Ecco le categorie che le Aziende italiane cercano ma non trovano. A confermarlo, il talent Shortage 2015, l’indagine annuale condotta da ManpowerGroup su 41 mila responsabili di risorse umane di 42 Paesi.


Quasi il 30% (per l’esattezza il 28%) delle imprese italiane afferma di aver riscontrato evidenti difficoltà nel ricercare lavoratori con le giuste competenze sul mercato. In particolare, i profili più difficili da trovare sarebbero: macchinisti, segretarie (assistenti di direzione, amministrativi e di back office) e tecnici specializzati.

Ma, nella topo ten, così come evidenziato dall’infografica, spiccano: contabili ed esperti di finanza, professionisti dell’IT (programmatori e sviluppatori di App per mobile)e operatori sanitari. Inoltre , merito, forse, dell’Expo 2015, il turismo richiede (e fatica a reperire) personale alberghiero e addetti alla ristorazione.

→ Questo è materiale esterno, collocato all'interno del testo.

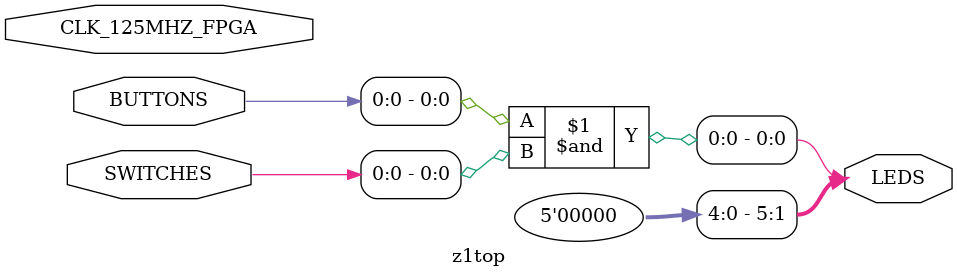
<source format=v>
`timescale 1ns / 1ps

module z1top(
  input CLK_125MHZ_FPGA,
  input [3:0] BUTTONS,
  input [1:0] SWITCHES,
  output [5:0] LEDS
);

  and(LEDS[0], BUTTONS[0], SWITCHES[0]);
  assign LEDS[5:1] = 0;

endmodule

</source>
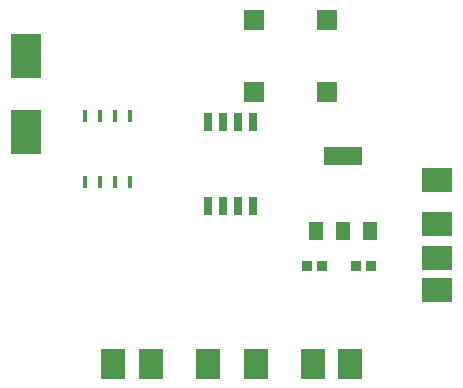
<source format=gbp>
G04*
G04 #@! TF.GenerationSoftware,Altium Limited,Altium Designer,24.1.2 (44)*
G04*
G04 Layer_Color=128*
%FSLAX25Y25*%
%MOIN*%
G70*
G04*
G04 #@! TF.SameCoordinates,BB4A674F-8819-4941-915F-785A2CCA7B01*
G04*
G04*
G04 #@! TF.FilePolarity,Positive*
G04*
G01*
G75*
%ADD26R,0.03740X0.03740*%
%ADD73R,0.10000X0.08000*%
%ADD74R,0.12992X0.05906*%
%ADD75R,0.04724X0.05906*%
%ADD76R,0.01800X0.04400*%
%ADD77R,0.07087X0.07087*%
%ADD78R,0.08000X0.10000*%
%ADD79R,0.10000X0.15000*%
%ADD80R,0.02559X0.06299*%
D26*
X115539Y38000D02*
D03*
X120461D02*
D03*
X99039D02*
D03*
X103961D02*
D03*
D73*
X142500Y30000D02*
D03*
Y66500D02*
D03*
Y52000D02*
D03*
Y40500D02*
D03*
D74*
X111000Y74697D02*
D03*
D75*
X101945Y49500D02*
D03*
X111000D02*
D03*
X120055D02*
D03*
D76*
X25000Y88000D02*
D03*
X30000D02*
D03*
X35000D02*
D03*
X40000D02*
D03*
Y66000D02*
D03*
X35000D02*
D03*
X30000D02*
D03*
X25000D02*
D03*
D77*
X105606Y95894D02*
D03*
Y120106D02*
D03*
X81394D02*
D03*
Y95894D02*
D03*
D78*
X101000Y5400D02*
D03*
X113500D02*
D03*
X82000D02*
D03*
X66000D02*
D03*
X47000D02*
D03*
X34500D02*
D03*
D79*
X5400Y108000D02*
D03*
Y82500D02*
D03*
D80*
X81000Y58024D02*
D03*
X76000D02*
D03*
X71000D02*
D03*
X66000D02*
D03*
Y85976D02*
D03*
X71000D02*
D03*
X76000D02*
D03*
X81000D02*
D03*
M02*

</source>
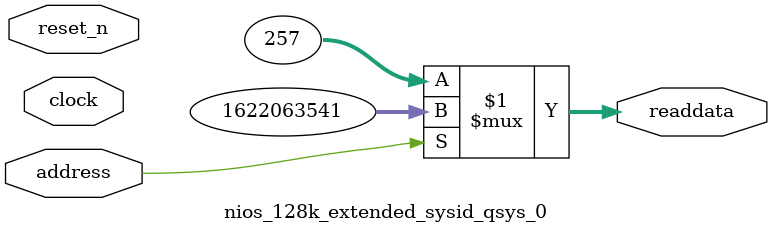
<source format=v>



// synthesis translate_off
`timescale 1ns / 1ps
// synthesis translate_on

// turn off superfluous verilog processor warnings 
// altera message_level Level1 
// altera message_off 10034 10035 10036 10037 10230 10240 10030 

module nios_128k_extended_sysid_qsys_0 (
               // inputs:
                address,
                clock,
                reset_n,

               // outputs:
                readdata
             )
;

  output  [ 31: 0] readdata;
  input            address;
  input            clock;
  input            reset_n;

  wire    [ 31: 0] readdata;
  //control_slave, which is an e_avalon_slave
  assign readdata = address ? 1622063541 : 257;

endmodule




</source>
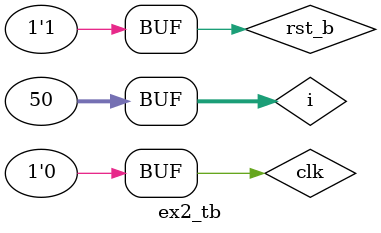
<source format=v>
module my_dff(input clk, input rst_b, input set, input d, output reg q);
  always @(posedge clk, negedge rst_b, negedge set) begin
    if(!set)q<=1;
    else if(!rst_b)q<=0;
    else q<=d;
  end
  
endmodule

module ex2(input clk, input rst_b, output [3:0]q);
  generate 
    genvar i;
    for(i=0;i<4;i=i+1) begin : loop
      if(i==0)my_dff ffs(.clk(clk), .set(rst_b), .d(q[3]), .q(q[i]));
      else my_dff ffs(.clk(clk), .set(rst_b), .d(q[3]^q[i-1]), .q(q[i]));
    end
  endgenerate
endmodule

module ex2_tb;
  reg clk, rst_b;
  wire [3:0] q;
  
  ex2 dut(
    .clk(clk),
    .rst_b(rst_b),
    .q(q));
    
    initial begin
      clk=0;
      rst_b=0;
    end
    
    integer i;
    initial begin
      for(i=0;i<50;i=i+1) begin
        #50 clk = ~clk;
      end
    end
    
    initial begin
      #25;
      rst_b=1;
    end
    
  endmodule
</source>
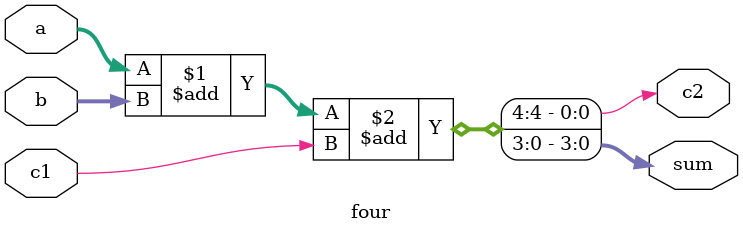
<source format=v>
`timescale 1ns / 1ps
module four(a, b, c1, sum, c2
    
	);
		
	input wire[3:0] a, b;
		
	input c1;//c1ÎªµÍÎ»¶þ½øÖÆÊýÏà¼ÓµÄ½øÎ»Êä³öµ½±¾Î»µÄÊäÈë

	output wire[3:0] sum;
		
	output 	c2;//c2Î»a£¬b£¬c1Ïà¼ÓÏñ¸ßÎ»µÄ½øÎ»Êä³ö
		
	assign {c2, sum} = a+b+c1;


endmodule


</source>
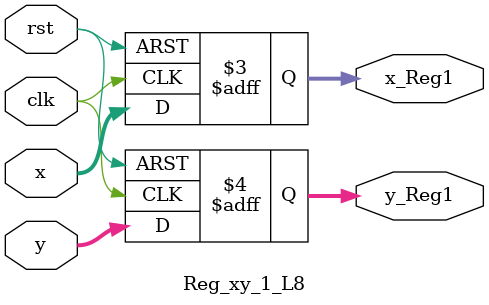
<source format=v>
module Reg_xy_1_L8(x_Reg1,y_Reg1,clk,rst,x,y);
output reg [4:0] x_Reg1,y_Reg1;
input clk,rst;
input [4:0] x,y;

always @ (posedge clk or negedge rst)
	begin
		if (!rst )begin 
			x_Reg1<=0; y_Reg1<=0;end
		else  begin
			x_Reg1<=x; y_Reg1<=y;end
	end

endmodule

</source>
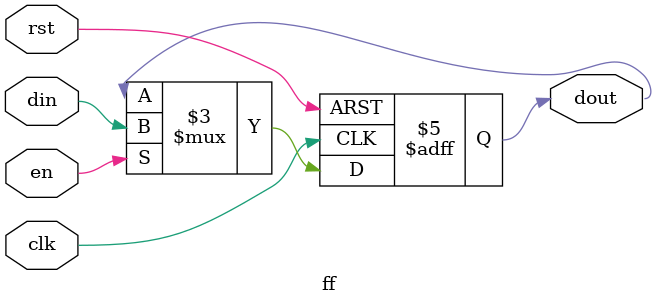
<source format=v>
module ff(
input clk,rst,din,en,
output reg dout
    );
   
    always@ (posedge clk or negedge rst)
    begin
    if(!rst)
       dout<=1'b0;
    else if(en)
       dout<=din;
    end
endmodule
</source>
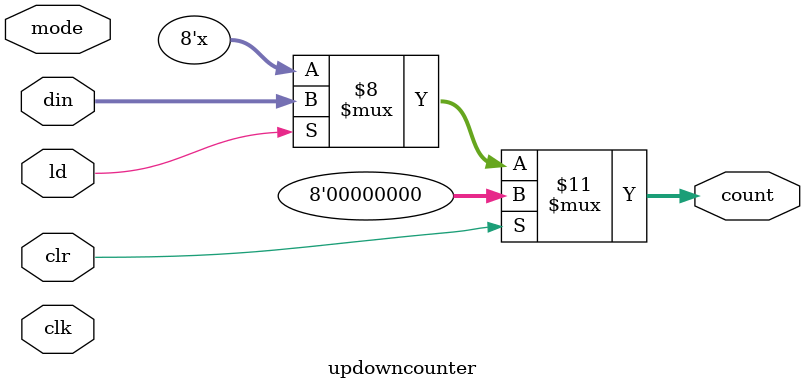
<source format=v>
module updowncounter(din,ld,clk,mode,clr,count);

input ld,clr,clk,mode;
input [0:7]din;
output reg [0:7]count;

always @(*)
 begin
 if(clr) count<=0;
 else if(ld) count<=din;
 else if(mode) count<= count + 1;
 else count<= count -1;
 end
 endmodule 
 

</source>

I 10 Profili più difficili da trovare
nel mondo nel 2015

I 10 Profili più difficili da trovare
in Italia nel 2015

  1. Addetti specializzati nelle lavorazioni (soprattutto chef, pasticceri, macellai, meccanici ed elettricisti)
  2. Addetti alle vendite
  3. Ingegneri (soprattutto meccanici, elettronici e civili)
  4. Tecnici specializzati
  5. Autisti ( soprattutto camionisti, autisti di mezzi pesanti, corrieri)
  6. Figure Manageriali/Dirigenti
  7. Professionisti nel settore contabilità e Finanza (soprattutto contabili, commercialisti e analisti finanziari)
  8. Addetti alla segreteria e agli affari generali
  9. Professionisti IT (soprattutto sviluppatori e programmatori, sistemisti iT manager)
  10. Macchinisti
  1. Macchinisti
  2. Segretarie, Assistenti di direzione, Assistenti amministrativi e personale di back office
  3. Tecnici specializzati
  4. Addetti alle vendite
  5. Professionisti nel settore Contabilità e Finanza
  6. Professionisti IT
  7. Educatori/Formatori
  8. Sales Managers
  9. Medici e operatori sanitari
  10. Personale addetto alla ristorazione e personale alberghiero




Dall’indagine si evince come i posti di lavoro maggiormente disponibili siano proprio quelli non facilmente sostituibili dalla tecnologia- ha commentato Stefano Scabbio – presidente Area Mediterranea ManpowerGroup – Rispetto al passato, però le competenze richieste dalle aziende stanno diventando sempre più elevate. Per competere sul mercato del lavoro sarà necessario quindi quel giusto mix di conoscenze tecniche (hard skills) e competenze trasversali (soft skills).

 

È finito, dunque, il tempo in cui il mercato ricercava ingegneri, laureati in economia e commercio, architetti, avvocati e notai. A rendere particolarmente difficile l’incontro tra domanda e offerta  di lavoro, inoltre, sarebbero la mancanza di candidature, la carenza di competenze tecniche, di esperienze pregresse e di competenze trasversali (capacità relazionali, problem solving, flessibilità ecc), nonché il mancato incontro tra la retribuzione offerta e quella richiesta.

 

A livello globale, invece, è il 38% delle imprese a evidenziare una crescente difficoltà nella ricerca dei lavoratori (2% in più rispetto al 2014), con picchi massimi in Giappone (83%), Perù (68%), Brasile (61%) e Romania (61%) specie per chef, pasticceri, macellai, meccanici ed elettricisti.